DEVELOPMENT OF DNA SEQUENCE DATA-QUALITY METRICS FOR PERSONAL GENOMICS -
DESCRIPTION (provided by applicant): In June 2011, the FDA hosted a public meeting: "Ultra High Throughput Sequencing for Clinical Diagnostic Applications - Approaches to Assess Analytical Validity" (FDA Public Meeting, 2011). The background documentation for this meeting noted that "In order to effectively utilize new sequencing technologies for clinical applications, appropriate evaluation tools (e.g., standards, well established criteria) are needed to determine the accuracy of the results." Achieving excellent data quality from next-generation sequencing technologies and understanding when the results may be in error is of clear importance, whether the results are being viewed by a clinician or a consumer. For this application, 23andMe will focus on the analysis of the accuracy of next-generation sequencing technologies using approximately 150 exomes (including 50 new exomes sequenced for this project) and 100 whole genomes, specifically with reference to false positive and false negative rates for variants located in known disease genes. 23andMe has genotyped over 125,000 individuals and reported data back to them on hundreds of disease-associated variants. This experience has shown us that many important disease genes are difficult to assay with a genotyping chip, whether due to pseudogenes (e.g., GBA), paralogs (e.g., SMN1, CYP2D6) or for unknown reasons (e.g., APOE). We have also noted differences in genotyping accuracy between blood and saliva. For this reason, we expend significant resources validating the results of our genotyping chip using positive controls derived from the 23andMe customer database. The 50 exomes we will sequence for this project will be chosen to carry Sanger sequencing-validated disease-associated variants in the disease genes listed above. This project is a crucial first step
in our goal of creating a pipeline for next-generation sequence annotation that combines (a) stringent QC based on genotyping array and Sanger sequencing data; (b) manually curated data from the human genetics literature; and (c) computationally derived variant assessment for variants of unknown significance; to produce a report that will be returned to a consumer for a personalized health assessment.

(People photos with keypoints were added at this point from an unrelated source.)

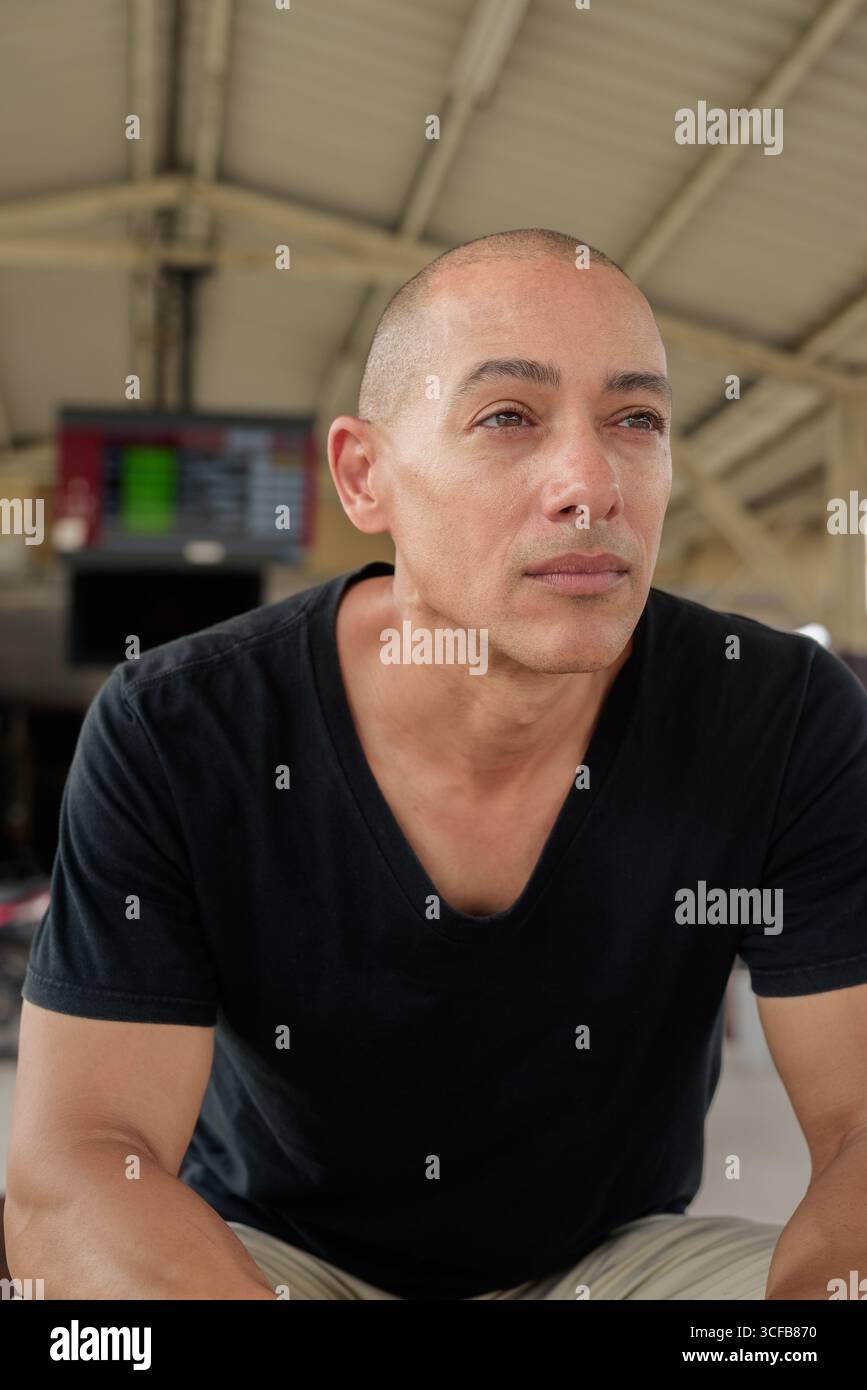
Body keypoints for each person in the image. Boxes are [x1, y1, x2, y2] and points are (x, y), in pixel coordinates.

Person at [7, 229, 867, 1301]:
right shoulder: (181, 729)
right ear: (366, 477)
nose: (590, 482)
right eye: (508, 415)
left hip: (616, 1265)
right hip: (268, 1262)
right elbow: (82, 1155)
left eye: (635, 420)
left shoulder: (780, 713)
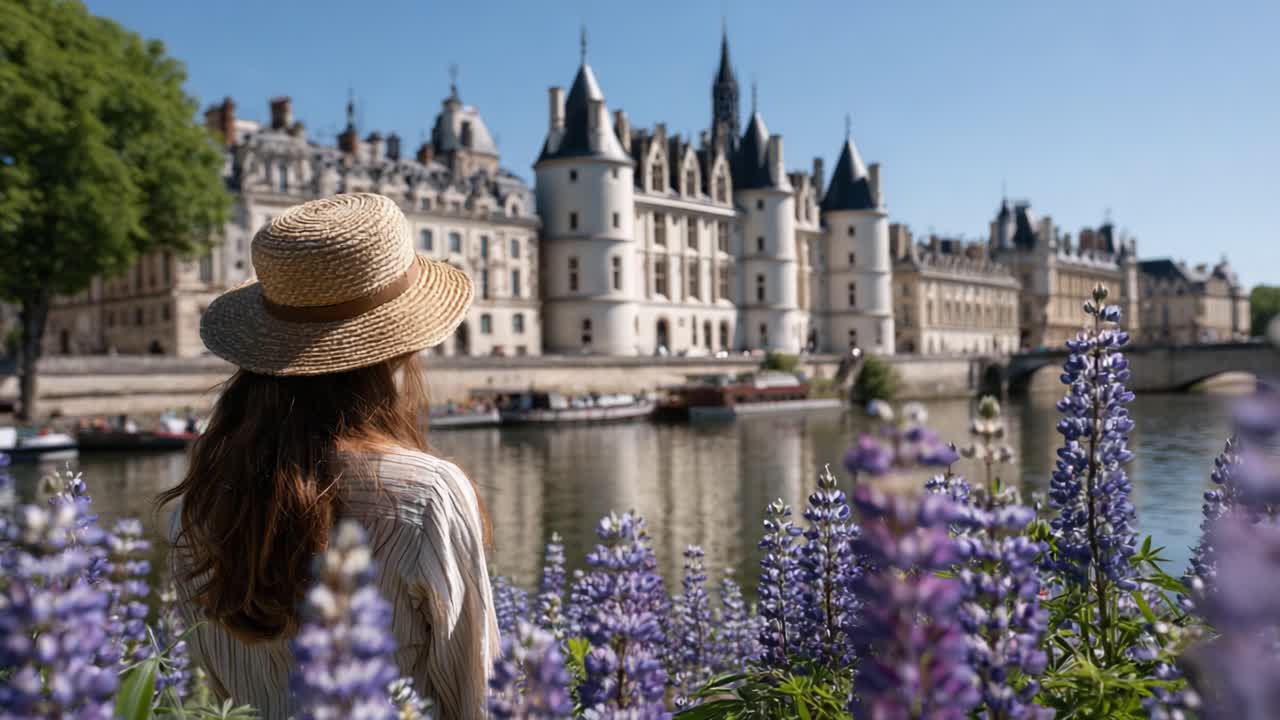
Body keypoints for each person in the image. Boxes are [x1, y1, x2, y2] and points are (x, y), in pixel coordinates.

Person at [158, 194, 495, 719]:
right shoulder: (428, 494)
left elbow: (215, 693)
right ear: (402, 345)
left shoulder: (197, 508)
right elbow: (477, 701)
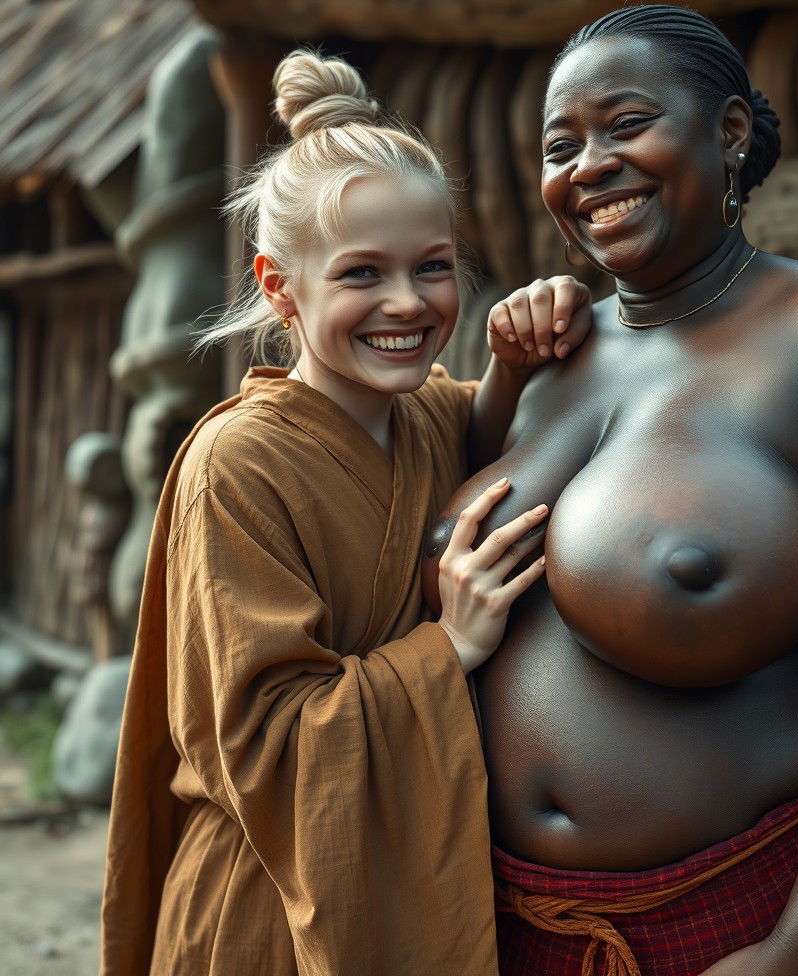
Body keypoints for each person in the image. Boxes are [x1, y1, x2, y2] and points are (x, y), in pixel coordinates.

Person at [422, 5, 798, 976]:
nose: (589, 165)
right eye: (561, 146)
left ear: (727, 132)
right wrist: (507, 373)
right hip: (513, 928)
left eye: (626, 124)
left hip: (751, 917)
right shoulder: (556, 350)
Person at [100, 49, 593, 976]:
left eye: (432, 267)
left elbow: (486, 444)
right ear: (279, 286)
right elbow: (266, 744)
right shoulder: (236, 466)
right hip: (263, 914)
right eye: (362, 274)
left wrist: (527, 347)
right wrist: (448, 648)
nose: (407, 303)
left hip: (404, 882)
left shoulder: (430, 414)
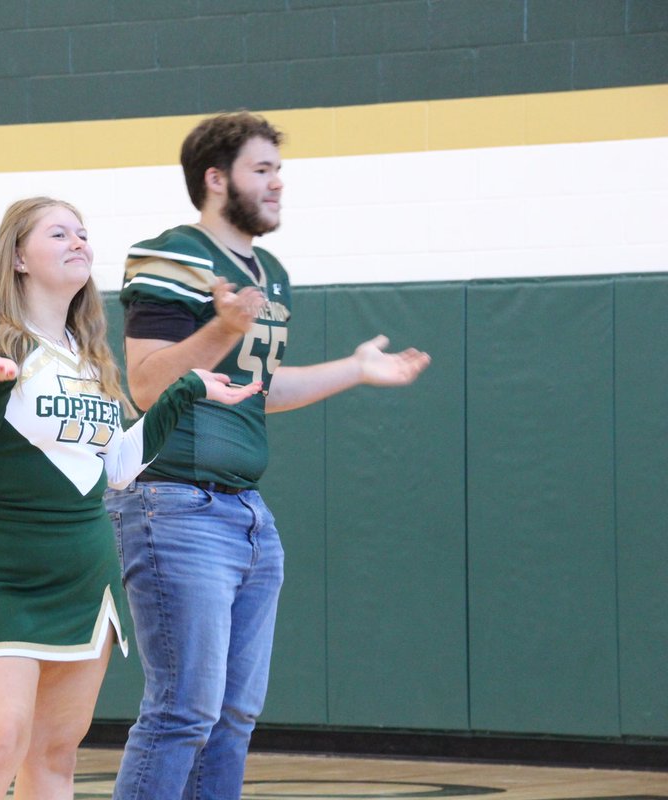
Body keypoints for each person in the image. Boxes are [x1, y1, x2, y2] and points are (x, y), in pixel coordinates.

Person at [105, 112, 432, 799]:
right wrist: (221, 328)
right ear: (216, 179)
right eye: (262, 170)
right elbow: (146, 382)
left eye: (278, 170)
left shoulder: (269, 271)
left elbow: (255, 390)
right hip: (173, 504)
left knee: (232, 715)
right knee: (182, 712)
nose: (278, 183)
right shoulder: (172, 255)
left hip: (247, 515)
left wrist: (355, 369)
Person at [0, 196, 264, 800]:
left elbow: (120, 469)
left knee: (55, 755)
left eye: (82, 233)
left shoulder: (88, 355)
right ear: (18, 256)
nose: (79, 242)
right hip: (1, 575)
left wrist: (184, 392)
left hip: (85, 578)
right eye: (59, 233)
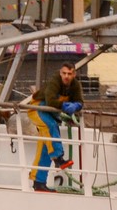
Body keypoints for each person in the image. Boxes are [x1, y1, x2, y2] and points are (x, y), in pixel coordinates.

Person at [28, 62, 83, 191]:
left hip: (50, 113)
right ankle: (58, 158)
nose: (66, 76)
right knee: (50, 126)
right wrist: (65, 106)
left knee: (45, 148)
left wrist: (76, 106)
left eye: (69, 74)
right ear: (60, 73)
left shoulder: (75, 85)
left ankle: (39, 182)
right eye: (64, 73)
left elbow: (80, 101)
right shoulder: (54, 81)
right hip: (37, 108)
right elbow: (51, 100)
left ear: (74, 74)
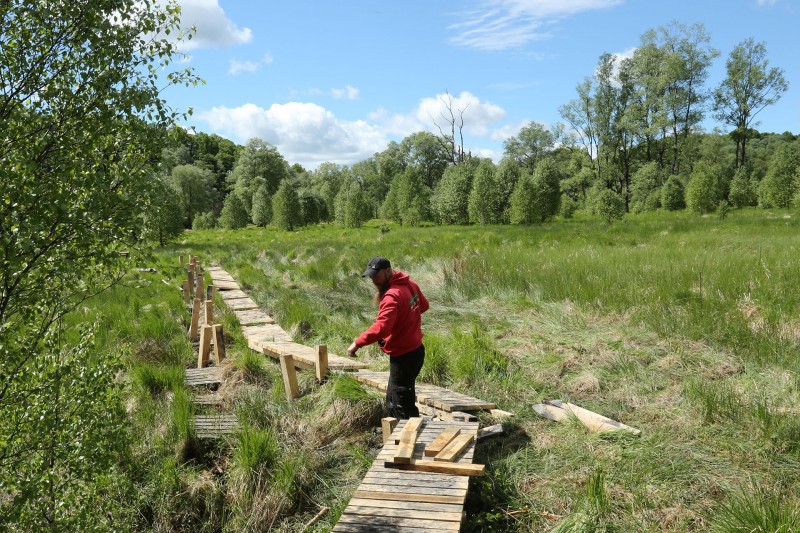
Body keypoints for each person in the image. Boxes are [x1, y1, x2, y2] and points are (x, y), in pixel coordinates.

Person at [347, 256, 429, 419]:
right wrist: (406, 322)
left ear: (387, 271)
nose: (373, 280)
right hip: (416, 351)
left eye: (376, 275)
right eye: (371, 276)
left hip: (403, 357)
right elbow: (423, 306)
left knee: (402, 405)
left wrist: (357, 343)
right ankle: (393, 431)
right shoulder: (410, 284)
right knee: (393, 398)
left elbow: (382, 328)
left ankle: (409, 439)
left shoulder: (392, 296)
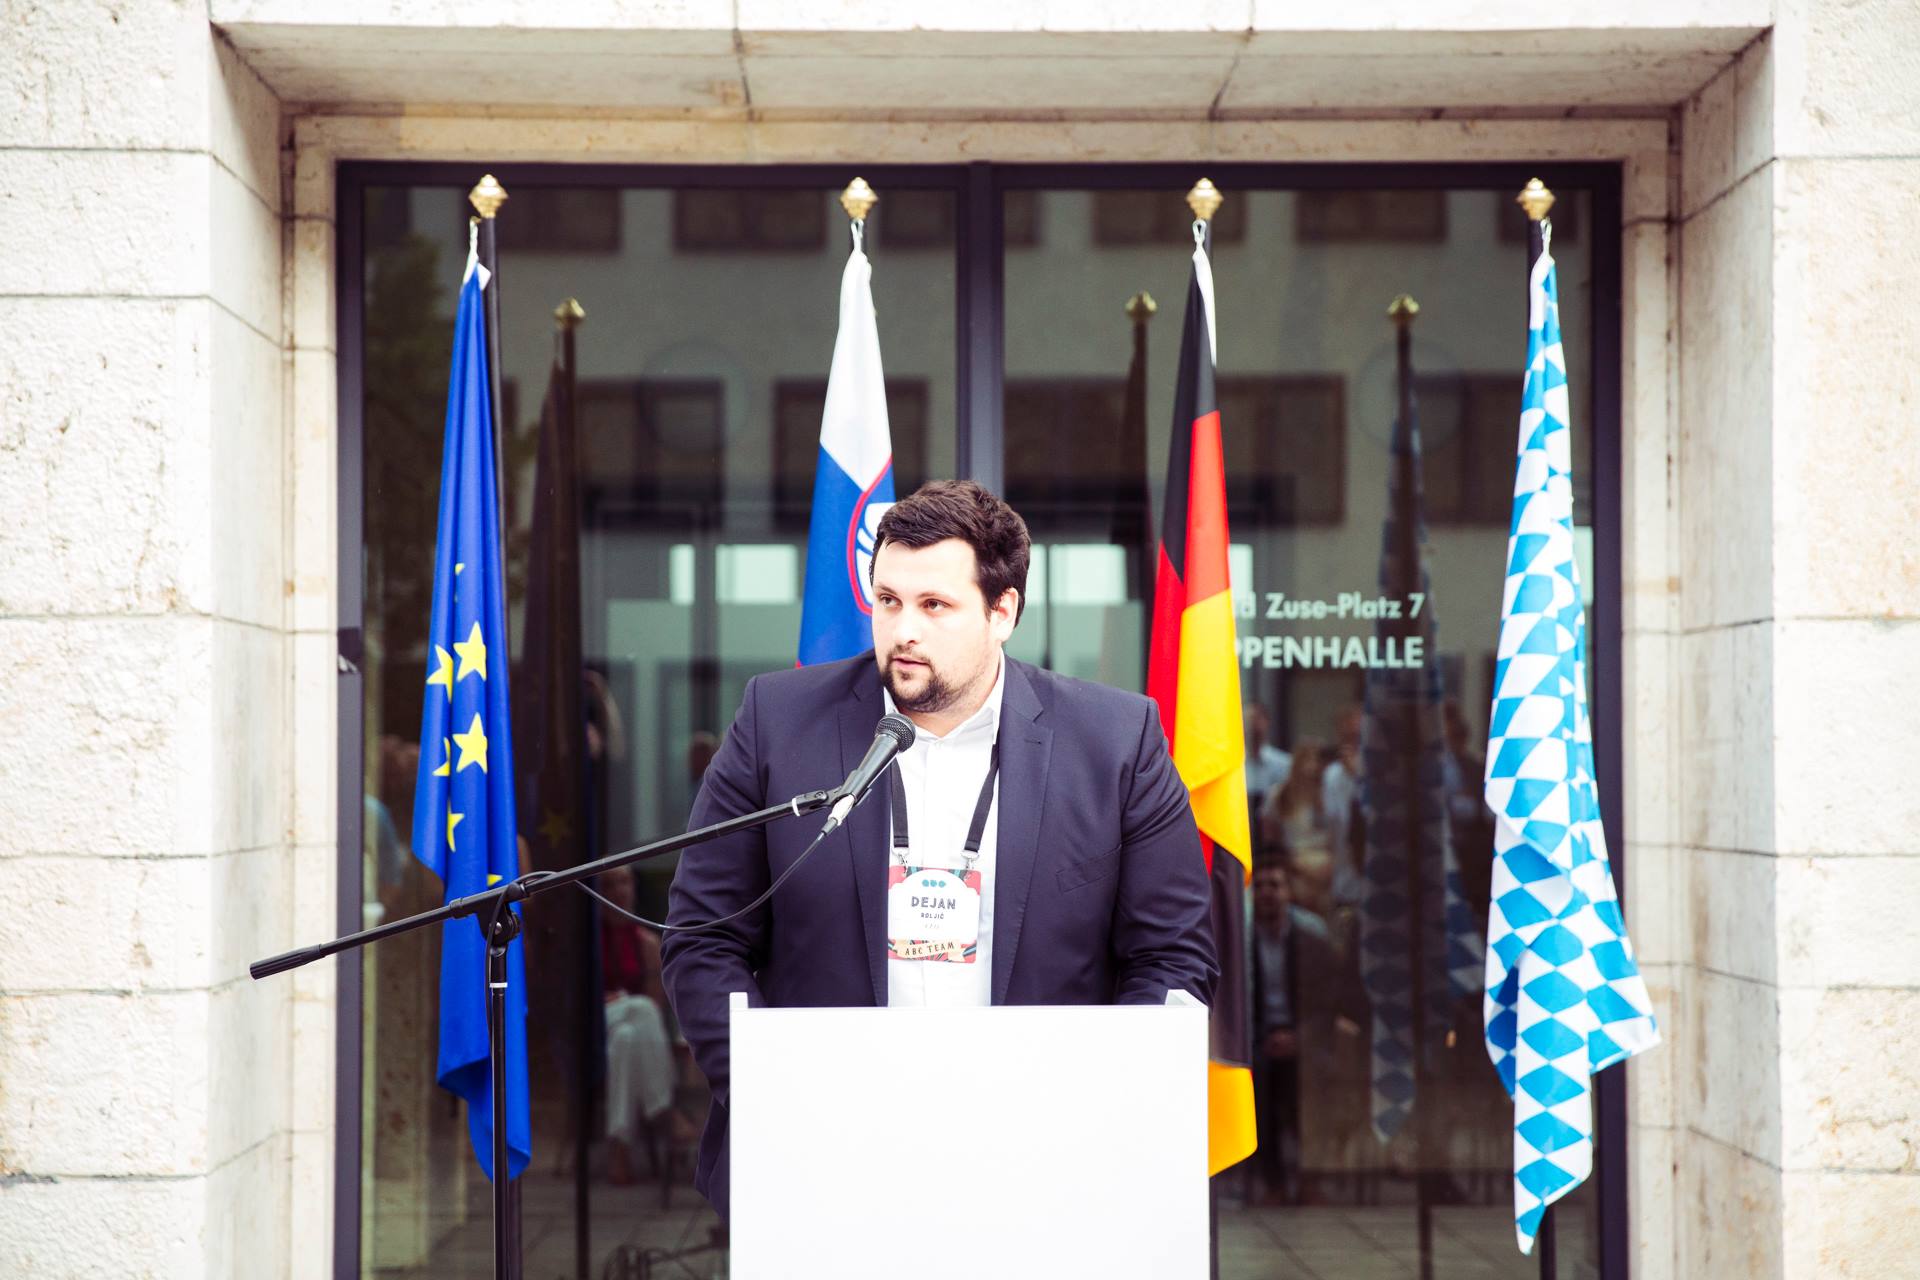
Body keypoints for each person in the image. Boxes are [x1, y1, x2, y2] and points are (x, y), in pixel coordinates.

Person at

PUBLIC HEALTH RELEVANCE: Before we can achieve broad adoption of novel sequencing technologies in the clinic, we must understand when their results are accurate. This project will investigate error rates from next-generation sequencing technologies in clinically relevant disease genes. This will help us define data quality metrics and technical specifications for a sequencing-based Personal Genome Service(R).